The Health Care Fever

I’ve always argued that a fever is something to heed, not something to fight. Today’s Wall Street Journal (3/1/11) had these 3 articles which I see as fiscal as well as physical datapoints to heed:

 

  • -Sweating Out a Fever- Focus on Symptoms, Not Just the Number on the Thermometer, Doctors Advise-

“There’s some evidence that illnesses may resolve faster when fevers are left untreated…There’s a huge desire to do the right thing, but when we think we’re healing the child, we may be really treating ourselves by taking action….fever isn’t an illness, it’s a response, probably an evolutionary adaptation to help fight infection. Setting the body’s thermostat (the hypothalamus gland in the brain) a few degrees higher slows the reproduction of bacteria and viruses and boosts white blood cells.”

 

 

  • Ventas Will Buy Nationwide Health For $5.8 Billion

“Demand for medical-office properties and senior-living facilities to rise…
that trend is expected to continue as health care shifts towards outpatient services…with…Healthcare overhaul…boosting number of people with health insurance… especially for the growing number of older Americans”

 

 

  • The Massachusetts Health-Reform Mess: The Bay State has shown the risks of ObamaCare.

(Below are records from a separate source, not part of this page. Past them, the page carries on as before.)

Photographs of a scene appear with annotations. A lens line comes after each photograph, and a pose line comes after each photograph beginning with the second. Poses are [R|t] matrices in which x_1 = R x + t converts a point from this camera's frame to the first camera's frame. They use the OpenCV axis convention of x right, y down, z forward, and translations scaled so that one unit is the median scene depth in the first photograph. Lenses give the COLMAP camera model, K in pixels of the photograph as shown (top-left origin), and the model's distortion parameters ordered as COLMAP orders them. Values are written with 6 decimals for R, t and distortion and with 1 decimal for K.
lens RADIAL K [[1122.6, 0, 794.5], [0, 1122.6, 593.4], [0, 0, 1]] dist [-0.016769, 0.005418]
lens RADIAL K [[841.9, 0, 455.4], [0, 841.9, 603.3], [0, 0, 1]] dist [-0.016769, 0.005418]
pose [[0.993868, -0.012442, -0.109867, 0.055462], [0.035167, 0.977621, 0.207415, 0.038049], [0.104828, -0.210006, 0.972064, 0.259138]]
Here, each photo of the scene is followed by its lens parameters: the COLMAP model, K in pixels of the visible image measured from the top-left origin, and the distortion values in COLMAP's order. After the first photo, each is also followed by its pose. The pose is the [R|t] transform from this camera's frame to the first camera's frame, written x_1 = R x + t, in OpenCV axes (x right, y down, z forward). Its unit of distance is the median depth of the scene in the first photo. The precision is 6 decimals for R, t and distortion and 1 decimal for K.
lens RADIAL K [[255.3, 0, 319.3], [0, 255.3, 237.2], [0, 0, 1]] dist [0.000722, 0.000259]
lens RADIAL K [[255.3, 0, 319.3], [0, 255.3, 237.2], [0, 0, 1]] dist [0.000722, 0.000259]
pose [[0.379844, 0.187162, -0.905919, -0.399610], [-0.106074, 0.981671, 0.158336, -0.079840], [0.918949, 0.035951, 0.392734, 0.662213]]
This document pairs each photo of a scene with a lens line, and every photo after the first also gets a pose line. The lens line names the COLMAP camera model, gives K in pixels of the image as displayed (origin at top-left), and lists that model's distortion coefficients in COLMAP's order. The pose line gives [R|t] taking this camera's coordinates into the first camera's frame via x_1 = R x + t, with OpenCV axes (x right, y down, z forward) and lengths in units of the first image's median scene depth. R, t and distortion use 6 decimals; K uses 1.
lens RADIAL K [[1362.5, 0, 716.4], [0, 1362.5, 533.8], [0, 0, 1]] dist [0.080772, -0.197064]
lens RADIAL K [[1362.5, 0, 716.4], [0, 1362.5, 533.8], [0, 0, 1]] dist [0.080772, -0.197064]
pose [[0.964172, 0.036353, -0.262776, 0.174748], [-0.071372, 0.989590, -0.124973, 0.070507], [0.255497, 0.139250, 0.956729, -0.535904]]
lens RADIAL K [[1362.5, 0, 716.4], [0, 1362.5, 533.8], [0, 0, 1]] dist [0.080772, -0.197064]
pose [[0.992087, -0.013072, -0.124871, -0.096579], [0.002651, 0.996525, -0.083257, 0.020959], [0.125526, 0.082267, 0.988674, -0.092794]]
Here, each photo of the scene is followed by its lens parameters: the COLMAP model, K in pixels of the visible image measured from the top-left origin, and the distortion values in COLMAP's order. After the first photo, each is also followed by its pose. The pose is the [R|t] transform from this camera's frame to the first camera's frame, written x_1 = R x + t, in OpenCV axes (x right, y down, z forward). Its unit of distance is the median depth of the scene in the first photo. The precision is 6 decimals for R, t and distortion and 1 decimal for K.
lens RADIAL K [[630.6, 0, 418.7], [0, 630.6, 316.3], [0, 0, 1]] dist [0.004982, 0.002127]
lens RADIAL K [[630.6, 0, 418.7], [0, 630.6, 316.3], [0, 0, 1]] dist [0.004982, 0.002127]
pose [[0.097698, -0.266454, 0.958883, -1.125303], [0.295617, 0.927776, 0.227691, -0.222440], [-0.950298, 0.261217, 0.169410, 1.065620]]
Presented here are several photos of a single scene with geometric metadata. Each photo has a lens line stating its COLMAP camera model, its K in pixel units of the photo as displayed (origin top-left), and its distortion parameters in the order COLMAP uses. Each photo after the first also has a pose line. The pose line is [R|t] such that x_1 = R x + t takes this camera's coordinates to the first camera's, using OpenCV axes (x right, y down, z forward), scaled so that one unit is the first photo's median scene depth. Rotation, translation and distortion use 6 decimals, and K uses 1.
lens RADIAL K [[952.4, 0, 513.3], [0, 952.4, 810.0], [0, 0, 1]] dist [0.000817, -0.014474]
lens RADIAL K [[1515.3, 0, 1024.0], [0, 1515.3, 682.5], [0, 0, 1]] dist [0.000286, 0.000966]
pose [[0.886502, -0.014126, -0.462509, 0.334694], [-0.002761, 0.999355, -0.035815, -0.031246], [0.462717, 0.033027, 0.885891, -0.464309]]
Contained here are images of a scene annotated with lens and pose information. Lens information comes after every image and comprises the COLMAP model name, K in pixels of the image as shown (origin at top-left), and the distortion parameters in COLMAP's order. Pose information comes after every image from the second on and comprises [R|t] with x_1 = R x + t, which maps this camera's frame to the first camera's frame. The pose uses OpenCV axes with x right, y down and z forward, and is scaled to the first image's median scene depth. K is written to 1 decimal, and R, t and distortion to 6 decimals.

Mass 2006 health care overhaul was model for PPACA (aka ObamaCare).  The 2010 results were insurance “rates rising 14% faster than rest of nation.” Then, last month Round 2 introduced “de facto price controls on eveyone from solo PCPs to prestigious acasemic hospital systems”
“The most important effects not from the letter of the law, but from the laws unintended and unpredictable consequences”

 

>>>>>>>My observation: Trying to control health costs will make rates surge for less coverage, that will be more regulated and limited. People will be paying for more care out of pocket..especially for not life threatening conditions associated with aging. Like back and neck pain.

Society’s shift towards more self care IS predictable….and is good for them as well as Posture Professionals who help people move, feel and age well.